Il m’est interdit de vous divulguer ces éléments étant donné qu’ils font partie du savoir-faire de la marque et que vous n’avez pas signé d’engagement de confidentialité.

Ce que je peux simplement vous dire c’est que, à la fin du premier semestre, je suis à 80% de mes objectifs annuels et que ma marge est en corrélation les marges réalisées sur l’agence pilote.
En prévisionnel, j’ai en outre signé une commande pour des travaux prévus l’an prochain. Je peux donc dire que je suis à 100% de mes objectifs annuels.

« Si vous faites le rapport CA/m2 réalisé, à quel chiffre arrivez vous ? »

Cette question très appropriée au marché de la maison n’est pas du tout un indicateur en extérieur.
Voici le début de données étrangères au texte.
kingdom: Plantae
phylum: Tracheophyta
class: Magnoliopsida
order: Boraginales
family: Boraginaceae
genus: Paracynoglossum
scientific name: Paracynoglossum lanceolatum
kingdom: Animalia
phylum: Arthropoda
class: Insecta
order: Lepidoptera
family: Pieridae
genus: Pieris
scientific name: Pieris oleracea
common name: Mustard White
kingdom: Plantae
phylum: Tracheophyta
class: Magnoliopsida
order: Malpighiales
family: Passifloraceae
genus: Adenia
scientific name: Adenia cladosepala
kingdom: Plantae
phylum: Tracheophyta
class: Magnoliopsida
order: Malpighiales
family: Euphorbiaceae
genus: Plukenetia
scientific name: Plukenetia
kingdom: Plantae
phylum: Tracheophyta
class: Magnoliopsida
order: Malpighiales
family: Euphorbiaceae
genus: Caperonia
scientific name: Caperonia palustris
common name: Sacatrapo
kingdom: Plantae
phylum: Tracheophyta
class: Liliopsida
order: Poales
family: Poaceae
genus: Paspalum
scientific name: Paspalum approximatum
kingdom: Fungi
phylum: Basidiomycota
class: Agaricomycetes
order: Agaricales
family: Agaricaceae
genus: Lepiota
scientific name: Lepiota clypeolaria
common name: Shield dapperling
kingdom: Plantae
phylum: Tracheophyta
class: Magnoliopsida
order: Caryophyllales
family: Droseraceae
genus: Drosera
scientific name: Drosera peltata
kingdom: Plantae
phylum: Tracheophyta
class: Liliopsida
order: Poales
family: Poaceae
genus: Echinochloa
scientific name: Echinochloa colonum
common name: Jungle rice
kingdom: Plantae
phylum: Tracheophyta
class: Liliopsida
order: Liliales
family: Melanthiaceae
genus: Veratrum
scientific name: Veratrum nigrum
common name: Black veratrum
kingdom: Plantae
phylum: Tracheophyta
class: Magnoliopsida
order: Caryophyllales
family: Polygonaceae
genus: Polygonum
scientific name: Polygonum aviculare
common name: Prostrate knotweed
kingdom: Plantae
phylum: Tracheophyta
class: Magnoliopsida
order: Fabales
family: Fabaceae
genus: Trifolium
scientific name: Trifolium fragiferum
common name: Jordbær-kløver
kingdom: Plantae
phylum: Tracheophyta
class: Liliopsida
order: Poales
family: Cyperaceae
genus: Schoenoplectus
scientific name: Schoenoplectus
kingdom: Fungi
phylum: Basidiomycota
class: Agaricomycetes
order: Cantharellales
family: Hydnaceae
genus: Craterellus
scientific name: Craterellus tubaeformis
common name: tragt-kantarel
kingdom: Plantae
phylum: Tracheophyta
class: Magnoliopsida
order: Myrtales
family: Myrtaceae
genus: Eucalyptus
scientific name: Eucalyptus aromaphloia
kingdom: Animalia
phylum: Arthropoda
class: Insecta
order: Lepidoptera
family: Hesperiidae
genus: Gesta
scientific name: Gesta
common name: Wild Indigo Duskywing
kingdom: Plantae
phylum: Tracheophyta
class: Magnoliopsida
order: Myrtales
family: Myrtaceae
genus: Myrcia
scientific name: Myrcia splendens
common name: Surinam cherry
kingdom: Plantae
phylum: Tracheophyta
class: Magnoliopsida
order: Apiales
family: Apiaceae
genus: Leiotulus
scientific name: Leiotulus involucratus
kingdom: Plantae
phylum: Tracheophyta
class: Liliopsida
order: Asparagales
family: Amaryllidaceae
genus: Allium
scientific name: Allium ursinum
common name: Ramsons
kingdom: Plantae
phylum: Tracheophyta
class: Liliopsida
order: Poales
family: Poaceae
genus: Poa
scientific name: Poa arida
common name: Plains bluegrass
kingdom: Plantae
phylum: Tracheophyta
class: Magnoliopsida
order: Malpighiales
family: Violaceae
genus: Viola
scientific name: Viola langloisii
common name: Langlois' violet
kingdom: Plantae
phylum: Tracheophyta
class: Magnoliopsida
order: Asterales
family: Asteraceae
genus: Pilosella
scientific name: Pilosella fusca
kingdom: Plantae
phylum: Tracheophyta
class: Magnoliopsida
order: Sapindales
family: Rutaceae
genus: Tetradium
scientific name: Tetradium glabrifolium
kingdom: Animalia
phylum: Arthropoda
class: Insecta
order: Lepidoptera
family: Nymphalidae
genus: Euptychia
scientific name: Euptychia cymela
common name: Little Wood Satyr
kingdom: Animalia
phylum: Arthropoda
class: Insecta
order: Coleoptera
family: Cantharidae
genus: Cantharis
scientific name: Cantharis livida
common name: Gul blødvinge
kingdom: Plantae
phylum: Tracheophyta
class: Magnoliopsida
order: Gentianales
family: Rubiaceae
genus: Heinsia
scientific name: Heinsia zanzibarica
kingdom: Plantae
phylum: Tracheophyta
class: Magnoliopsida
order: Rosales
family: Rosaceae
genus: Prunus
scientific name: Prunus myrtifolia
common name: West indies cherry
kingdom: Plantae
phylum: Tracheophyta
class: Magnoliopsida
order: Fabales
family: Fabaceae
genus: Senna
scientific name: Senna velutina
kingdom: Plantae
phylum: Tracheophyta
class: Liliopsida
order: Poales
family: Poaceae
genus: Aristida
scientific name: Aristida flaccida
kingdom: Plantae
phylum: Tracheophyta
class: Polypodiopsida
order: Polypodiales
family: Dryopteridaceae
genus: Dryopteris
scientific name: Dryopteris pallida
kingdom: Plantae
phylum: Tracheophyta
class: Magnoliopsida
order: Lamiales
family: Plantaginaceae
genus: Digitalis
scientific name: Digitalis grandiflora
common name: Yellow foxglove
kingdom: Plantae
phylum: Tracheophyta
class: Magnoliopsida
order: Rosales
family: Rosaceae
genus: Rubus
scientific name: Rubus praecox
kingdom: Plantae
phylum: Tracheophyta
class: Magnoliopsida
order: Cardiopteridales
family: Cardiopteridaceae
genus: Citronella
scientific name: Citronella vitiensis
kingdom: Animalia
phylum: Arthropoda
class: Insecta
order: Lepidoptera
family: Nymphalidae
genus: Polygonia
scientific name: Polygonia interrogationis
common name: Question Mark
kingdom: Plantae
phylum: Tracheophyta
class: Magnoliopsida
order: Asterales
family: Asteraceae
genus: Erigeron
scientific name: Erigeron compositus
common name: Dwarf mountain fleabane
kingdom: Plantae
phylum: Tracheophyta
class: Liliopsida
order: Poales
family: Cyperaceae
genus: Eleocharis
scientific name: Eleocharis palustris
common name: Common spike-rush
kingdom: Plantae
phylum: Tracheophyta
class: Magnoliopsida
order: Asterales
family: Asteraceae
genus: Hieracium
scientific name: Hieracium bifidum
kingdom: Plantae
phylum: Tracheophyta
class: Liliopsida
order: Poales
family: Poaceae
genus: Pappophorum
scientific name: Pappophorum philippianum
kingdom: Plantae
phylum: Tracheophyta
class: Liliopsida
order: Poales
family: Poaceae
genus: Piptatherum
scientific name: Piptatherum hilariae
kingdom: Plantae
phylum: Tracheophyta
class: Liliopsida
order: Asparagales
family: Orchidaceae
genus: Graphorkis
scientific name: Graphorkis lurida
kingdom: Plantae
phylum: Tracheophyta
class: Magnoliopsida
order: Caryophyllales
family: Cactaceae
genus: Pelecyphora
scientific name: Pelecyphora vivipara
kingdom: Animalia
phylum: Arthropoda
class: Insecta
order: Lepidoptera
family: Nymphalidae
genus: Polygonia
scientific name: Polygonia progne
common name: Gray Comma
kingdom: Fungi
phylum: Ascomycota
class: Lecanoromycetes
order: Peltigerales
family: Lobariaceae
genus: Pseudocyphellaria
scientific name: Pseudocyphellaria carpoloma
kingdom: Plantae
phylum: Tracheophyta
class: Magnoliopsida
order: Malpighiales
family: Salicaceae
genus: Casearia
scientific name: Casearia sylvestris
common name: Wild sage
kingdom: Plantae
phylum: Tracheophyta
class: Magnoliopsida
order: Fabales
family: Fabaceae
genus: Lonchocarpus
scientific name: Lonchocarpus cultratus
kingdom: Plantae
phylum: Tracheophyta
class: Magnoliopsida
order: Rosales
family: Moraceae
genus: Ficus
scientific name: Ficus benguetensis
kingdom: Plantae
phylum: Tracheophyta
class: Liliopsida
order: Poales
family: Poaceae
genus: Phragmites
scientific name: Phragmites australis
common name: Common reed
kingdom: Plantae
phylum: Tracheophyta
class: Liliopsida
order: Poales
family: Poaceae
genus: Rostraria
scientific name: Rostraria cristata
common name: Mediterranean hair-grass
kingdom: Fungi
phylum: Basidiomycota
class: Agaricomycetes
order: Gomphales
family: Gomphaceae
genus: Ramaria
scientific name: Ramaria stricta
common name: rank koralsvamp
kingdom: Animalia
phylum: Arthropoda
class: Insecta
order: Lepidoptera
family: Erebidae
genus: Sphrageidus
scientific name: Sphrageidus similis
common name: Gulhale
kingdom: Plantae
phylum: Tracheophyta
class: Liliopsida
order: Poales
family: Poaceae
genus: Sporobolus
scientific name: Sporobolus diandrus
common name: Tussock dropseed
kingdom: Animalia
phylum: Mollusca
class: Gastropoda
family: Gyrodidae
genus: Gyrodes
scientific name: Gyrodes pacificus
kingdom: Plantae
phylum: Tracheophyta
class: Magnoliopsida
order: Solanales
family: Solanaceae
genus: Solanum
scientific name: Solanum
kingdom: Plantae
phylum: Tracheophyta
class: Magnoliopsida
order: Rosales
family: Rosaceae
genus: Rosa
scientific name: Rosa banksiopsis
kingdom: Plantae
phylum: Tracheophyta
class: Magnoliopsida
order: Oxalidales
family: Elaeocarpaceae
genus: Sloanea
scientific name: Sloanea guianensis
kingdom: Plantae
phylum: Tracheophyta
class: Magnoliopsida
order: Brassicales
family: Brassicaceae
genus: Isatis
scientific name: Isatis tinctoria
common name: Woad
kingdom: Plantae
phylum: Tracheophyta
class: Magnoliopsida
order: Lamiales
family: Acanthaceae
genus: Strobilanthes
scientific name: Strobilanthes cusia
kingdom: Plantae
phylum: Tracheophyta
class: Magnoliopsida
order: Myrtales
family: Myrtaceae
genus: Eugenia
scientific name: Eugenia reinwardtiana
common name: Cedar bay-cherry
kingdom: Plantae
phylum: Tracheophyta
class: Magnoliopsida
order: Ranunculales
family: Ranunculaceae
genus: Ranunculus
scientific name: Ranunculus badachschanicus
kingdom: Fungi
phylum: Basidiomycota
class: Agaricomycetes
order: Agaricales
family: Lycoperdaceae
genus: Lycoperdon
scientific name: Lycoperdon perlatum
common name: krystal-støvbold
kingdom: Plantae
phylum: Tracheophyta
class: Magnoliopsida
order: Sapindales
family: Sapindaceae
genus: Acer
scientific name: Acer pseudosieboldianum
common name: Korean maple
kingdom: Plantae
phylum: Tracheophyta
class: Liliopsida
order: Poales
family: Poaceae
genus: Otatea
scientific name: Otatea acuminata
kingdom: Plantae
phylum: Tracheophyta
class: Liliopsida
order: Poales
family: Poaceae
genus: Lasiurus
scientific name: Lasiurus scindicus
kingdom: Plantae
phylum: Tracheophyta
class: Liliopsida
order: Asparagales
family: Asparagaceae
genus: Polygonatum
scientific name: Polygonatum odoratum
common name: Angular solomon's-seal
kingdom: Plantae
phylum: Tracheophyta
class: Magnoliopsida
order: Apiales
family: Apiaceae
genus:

À titre d’exemple, on a un facteur multiplicateur de plus de 300 entre le prix d’un gazon et le prix d’un opus en pierre semi-précieuse…

De plus, nous travaillons des éléments de décoration (poterie, voiles, œuvres d’art, arbres d’exception, éclairage, ….), mais aussi les murs, l’éclairage…..

Nous nous occupons également du sous- sol (drainage, évacuation) et le sol lui-même (terrassement).
Les ratios au mètre carré sont donc inexploitables dans notre métier !

« J’aimerais vous accompagner dans l’exercice de votre métier avant de prendre ma décision, est-ce envisageable ? »

Comme nous n’avons rien à cacher, nous proposons aux candidats très intéressés et ayant signés un DIP d’appeler les franchisés, voir de passer une demi journée avec lui dans l’exercice de son métier. Suite à la signature du DIP, il est possible, sous réserve d’acceptation du franchisé, de passer une demi-journée avec l’un d’entre eux.

« Vous n’êtes pas tous issus d’une formation liée au métier que vous exercez. N’est-ce pas un frein dans un domaine aussi particulier qu’est celui du jardin ? »

Pas du tout. J’ai acquis rapidement plus de technicité que mes sous-traitants : tout d’abord je m’appuie sur le documentation technique qui régit les règles des bâtiments, véritable institution dans la construction, puis sur les documents techniques fournis dans le cadre du contrat de franchise.
Ensuite, il y a l’avantage réseau : chaque nouveau franchisé est épaulé par un « franchiseur métier » qui compte plus de 15 ans d’expériences.

Bien plus, c’est justement parce que certains d’entre nous sommes des « hors métier » que nous avons une approche et une sensibilité nécessaires à ce nouveau métier.